─── TEXTABSCHNITT

Pflanzstelle Kalk: Salat statt ­Satelliten

In Kalk, Ehrenfeld und Bayenthal sind im letzten Sommer »Urbane Gärten« entstanden. Auf Brachen werden in Kisten Kürbisse, Kräuter und Kartoffeln angepflanzt – so lange, bis die Bagger kommen und Häuser und Büros errichten. Christian Steigels hat sich auf dem Gelände der Pflanzstation in Kalk umgesehen.

Sebastian Edlich schaut ­ein wenig besorgt drein. Die Ernte wird nicht so gut ausfallen wie noch im vergangenen Jahr, sagt er. »Wir haben überdüngt. Wir hatten einen anderen Kompost als im Vorjahr. Nun hat der Boden zu viele Nährstoffe und zu viel Salz.« Ärgerlich sei das, aber nicht zu ändern. »Wir machen Fehler, und wir lernen daraus«, sagt der 34-Jährige, den hier alle Ed nennen. »Wir sind ja immer noch im Versuchsstadium.«

 

Urban Gardening in Kalk

 

Seit einem Jahr gibt es die Pflanzstelle auf einer rund tausend Quadratmeter großen Brache an der Neuerburgstraße in Kalk. Einst wurden auf dem ehemaligen KHD-Gelände Traktoren hergestellt, heute wird hier ohne Traktoren urbane Landwirtschaft betrieben. In Nachbarschaft zu sandsteinfarbenen Mietshäusern und gegenüber der Halle Kalk wachsen selbstgezogen Auberginen, Schwarzwurzeln, Kohlrabi, Tomaten, Kartoffeln, Kürbisse, Mangold, Pastinaken oder Chilis. Es gibt einen kleinen Kräutergarten, und seit kurzem Bienenstöcke und Färbepflanzen, mit denen die Spinn- und Färbegruppe Wolle bearbeitet.

 

Wie bei den anderen Gartenprojekten handelt es sich auch in Kalk um einen mobilen Garten. Das heißt, angepflanzt wird nicht direkt im Boden, sondern in Bäckerkisten, Reissäcken oder Autoreifen. Nachdem es im vergangenen Sommer lange so aussah, als müssten sich die Kalker Gärtner 2012 einen neuen Ort suchen, handelten sie im November einen Mietvertrag mit der Stadt aus. Finanziert wird das Projekt über Spenden und Fördergelder.

 

Mitmachen erwünscht

 

Zweimal pro Woche ist der Garten für Besucher geöffnet: Die können hier, bloß ein paar hundert Meter vom Trubel der Kalker Hauptstraße entfernt, mithelfen zu gärtnern. Mit dem geernteten Gemüse wird vor Ort gekocht, »oder die Leute können zu Hause ihren eigenen Gemüsetopf ergänzen«, so Edlich. Für eine regelmäßige Volksküche, sagt er, reichten die Erträge im vergangenen Jahr aber nicht.

──────
─── DATENAUSZÜGE

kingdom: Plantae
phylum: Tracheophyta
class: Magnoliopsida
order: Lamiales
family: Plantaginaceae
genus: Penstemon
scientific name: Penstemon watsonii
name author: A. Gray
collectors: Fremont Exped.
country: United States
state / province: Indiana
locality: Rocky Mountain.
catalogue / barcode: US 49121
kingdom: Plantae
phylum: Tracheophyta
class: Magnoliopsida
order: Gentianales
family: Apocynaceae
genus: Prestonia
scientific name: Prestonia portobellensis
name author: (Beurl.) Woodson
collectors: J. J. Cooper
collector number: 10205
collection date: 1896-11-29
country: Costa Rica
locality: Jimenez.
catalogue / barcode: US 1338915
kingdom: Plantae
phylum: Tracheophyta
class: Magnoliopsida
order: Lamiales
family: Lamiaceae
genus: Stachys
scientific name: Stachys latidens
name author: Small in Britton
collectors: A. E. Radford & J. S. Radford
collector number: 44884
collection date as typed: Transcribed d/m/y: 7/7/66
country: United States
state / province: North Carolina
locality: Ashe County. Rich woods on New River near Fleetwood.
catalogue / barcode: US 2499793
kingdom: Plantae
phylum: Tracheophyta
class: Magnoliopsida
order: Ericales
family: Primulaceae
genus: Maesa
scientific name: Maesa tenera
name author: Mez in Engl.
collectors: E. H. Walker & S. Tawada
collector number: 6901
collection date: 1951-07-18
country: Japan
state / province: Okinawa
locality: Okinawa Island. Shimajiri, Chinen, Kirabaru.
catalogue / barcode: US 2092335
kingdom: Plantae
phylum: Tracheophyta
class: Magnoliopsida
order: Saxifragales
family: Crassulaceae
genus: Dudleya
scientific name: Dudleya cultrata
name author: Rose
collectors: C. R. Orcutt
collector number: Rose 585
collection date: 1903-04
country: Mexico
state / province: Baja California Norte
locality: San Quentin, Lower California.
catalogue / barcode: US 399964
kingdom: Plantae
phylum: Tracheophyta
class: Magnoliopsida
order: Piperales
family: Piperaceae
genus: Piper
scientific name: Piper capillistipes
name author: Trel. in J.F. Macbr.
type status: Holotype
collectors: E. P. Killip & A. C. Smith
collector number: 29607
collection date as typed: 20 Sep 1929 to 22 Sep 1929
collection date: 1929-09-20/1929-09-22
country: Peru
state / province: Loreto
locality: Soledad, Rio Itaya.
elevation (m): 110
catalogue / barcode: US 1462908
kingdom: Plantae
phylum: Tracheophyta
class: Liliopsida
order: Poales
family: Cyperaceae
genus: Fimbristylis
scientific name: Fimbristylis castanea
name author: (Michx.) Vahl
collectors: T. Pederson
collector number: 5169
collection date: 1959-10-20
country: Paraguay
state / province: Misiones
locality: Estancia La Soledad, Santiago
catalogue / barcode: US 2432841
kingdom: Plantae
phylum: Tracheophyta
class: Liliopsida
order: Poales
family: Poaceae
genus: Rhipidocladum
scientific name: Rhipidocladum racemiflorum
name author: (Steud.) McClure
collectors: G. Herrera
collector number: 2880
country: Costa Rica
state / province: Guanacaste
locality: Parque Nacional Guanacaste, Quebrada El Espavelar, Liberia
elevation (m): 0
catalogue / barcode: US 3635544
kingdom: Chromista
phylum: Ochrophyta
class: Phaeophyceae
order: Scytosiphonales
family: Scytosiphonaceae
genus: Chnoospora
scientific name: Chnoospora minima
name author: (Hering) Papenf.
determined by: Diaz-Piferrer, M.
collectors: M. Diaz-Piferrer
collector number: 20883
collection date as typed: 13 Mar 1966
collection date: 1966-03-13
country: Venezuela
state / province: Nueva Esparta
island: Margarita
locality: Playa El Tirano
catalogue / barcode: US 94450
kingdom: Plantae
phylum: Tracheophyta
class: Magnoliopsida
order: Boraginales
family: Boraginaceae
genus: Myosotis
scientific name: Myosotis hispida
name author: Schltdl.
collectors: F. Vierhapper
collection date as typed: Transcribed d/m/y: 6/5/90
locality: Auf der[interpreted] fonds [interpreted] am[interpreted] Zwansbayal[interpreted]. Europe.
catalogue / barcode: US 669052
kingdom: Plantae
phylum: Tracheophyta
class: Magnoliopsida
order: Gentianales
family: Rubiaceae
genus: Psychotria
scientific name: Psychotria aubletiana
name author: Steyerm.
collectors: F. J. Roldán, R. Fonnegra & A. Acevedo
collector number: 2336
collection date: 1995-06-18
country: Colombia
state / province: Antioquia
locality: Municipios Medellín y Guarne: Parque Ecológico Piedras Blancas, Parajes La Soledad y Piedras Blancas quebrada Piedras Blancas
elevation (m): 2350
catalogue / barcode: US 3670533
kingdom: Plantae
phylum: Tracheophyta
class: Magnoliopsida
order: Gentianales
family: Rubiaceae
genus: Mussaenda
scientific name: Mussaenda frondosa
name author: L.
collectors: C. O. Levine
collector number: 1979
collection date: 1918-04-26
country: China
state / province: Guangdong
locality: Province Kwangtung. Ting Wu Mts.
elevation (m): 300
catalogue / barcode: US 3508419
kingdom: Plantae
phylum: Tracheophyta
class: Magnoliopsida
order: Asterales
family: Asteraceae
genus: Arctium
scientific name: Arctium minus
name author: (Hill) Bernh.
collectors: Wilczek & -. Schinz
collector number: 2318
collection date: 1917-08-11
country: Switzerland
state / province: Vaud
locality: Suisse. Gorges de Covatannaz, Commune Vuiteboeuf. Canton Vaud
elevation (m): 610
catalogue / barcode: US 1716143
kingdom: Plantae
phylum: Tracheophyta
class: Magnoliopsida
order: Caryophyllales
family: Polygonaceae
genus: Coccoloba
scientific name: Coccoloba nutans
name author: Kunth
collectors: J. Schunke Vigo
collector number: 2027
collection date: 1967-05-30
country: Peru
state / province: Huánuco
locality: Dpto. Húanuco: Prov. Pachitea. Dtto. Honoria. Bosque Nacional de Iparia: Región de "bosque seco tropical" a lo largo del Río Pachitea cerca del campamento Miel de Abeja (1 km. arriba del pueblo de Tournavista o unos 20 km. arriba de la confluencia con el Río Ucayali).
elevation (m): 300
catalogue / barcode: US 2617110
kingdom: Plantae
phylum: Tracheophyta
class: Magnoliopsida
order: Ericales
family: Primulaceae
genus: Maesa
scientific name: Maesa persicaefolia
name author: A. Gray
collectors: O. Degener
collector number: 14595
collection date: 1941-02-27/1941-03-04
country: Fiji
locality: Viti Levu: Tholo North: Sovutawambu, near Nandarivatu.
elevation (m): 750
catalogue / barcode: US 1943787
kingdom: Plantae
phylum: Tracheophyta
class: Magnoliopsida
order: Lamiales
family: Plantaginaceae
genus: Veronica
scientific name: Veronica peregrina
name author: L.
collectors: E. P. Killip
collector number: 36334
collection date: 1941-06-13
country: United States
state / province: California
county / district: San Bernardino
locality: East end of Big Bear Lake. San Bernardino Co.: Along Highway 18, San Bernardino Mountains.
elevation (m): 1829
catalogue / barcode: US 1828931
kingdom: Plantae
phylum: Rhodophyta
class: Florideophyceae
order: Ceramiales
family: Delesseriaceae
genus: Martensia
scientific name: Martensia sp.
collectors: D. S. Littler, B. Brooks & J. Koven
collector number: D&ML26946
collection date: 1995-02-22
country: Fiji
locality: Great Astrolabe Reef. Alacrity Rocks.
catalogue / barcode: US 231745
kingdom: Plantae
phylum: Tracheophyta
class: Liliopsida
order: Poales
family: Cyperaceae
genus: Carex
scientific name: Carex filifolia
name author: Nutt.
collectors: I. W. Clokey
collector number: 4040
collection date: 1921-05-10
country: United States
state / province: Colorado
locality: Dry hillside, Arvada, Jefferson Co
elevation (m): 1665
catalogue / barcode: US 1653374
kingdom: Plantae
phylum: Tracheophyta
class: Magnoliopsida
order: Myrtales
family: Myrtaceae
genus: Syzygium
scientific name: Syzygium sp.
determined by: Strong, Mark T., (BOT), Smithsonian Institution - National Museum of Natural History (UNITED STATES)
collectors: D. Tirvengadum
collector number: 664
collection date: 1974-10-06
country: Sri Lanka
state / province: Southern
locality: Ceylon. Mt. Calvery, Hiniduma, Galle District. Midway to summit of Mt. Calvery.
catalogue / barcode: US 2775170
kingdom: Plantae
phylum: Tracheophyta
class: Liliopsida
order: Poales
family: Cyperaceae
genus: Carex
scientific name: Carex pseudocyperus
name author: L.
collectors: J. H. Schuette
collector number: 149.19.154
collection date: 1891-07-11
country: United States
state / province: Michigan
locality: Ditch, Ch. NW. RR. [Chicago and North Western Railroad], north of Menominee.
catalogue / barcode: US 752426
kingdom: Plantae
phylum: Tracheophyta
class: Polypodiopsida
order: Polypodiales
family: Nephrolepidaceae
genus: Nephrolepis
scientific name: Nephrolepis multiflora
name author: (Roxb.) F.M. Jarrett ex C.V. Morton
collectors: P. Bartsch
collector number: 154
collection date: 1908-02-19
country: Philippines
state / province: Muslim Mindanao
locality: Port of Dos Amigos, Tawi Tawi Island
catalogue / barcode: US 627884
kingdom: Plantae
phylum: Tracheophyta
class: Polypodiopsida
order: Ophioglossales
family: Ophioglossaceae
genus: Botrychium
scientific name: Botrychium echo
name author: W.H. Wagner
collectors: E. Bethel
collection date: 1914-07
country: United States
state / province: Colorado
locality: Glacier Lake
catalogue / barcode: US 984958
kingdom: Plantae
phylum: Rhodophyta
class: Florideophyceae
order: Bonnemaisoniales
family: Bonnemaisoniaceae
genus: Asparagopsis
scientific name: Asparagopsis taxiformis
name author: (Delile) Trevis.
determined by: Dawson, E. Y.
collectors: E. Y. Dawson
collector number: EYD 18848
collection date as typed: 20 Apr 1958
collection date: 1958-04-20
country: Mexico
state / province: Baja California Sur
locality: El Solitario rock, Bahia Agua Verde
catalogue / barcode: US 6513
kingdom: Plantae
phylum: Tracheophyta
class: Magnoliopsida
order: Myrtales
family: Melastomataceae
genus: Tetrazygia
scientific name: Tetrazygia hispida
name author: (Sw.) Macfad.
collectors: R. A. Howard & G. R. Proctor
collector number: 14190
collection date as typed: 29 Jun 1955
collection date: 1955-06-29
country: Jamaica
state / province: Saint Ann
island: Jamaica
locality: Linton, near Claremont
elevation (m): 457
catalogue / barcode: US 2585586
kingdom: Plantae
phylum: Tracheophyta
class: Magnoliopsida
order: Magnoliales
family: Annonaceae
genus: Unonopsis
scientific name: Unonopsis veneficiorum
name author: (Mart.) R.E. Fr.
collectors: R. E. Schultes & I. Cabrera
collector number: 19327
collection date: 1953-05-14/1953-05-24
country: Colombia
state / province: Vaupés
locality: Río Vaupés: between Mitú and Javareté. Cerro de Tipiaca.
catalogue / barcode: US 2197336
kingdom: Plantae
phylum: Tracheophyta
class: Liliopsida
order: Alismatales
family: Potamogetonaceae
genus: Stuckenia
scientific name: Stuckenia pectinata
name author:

──────

> **AUFGABE 1**
Welche Behälter werden im Textabschnitt genannt, in denen im mobilen Garten in Kalk statt direkt im Boden angepflanzt wird? Nenne alle.
> **AUFGABE 2**
Gib den Inhalt des Textabschnitts in genau zwei Sätzen wieder.

> **LÖSUNG 1**
Bäckerkisten, Reissäcke, Autoreifen

> **LÖSUNG 2**
Seit einem Jahr gibt es auf einer rund tausend Quadratmeter großen Brache an der Neuerburgstraße in Kalk einen mobilen Garten, in dem Gemüse, Kräuter und Färbepflanzen in Bäckerkisten, Reissäcken oder Autoreifen wachsen und der über Spenden und Fördergelder finanziert wird. Zweimal pro Woche können Besucher beim Gärtnern mithelfen, doch Sebastian Edlich erwartet eine schwächere Ernte als im Vorjahr, weil der Boden überdüngt wurde.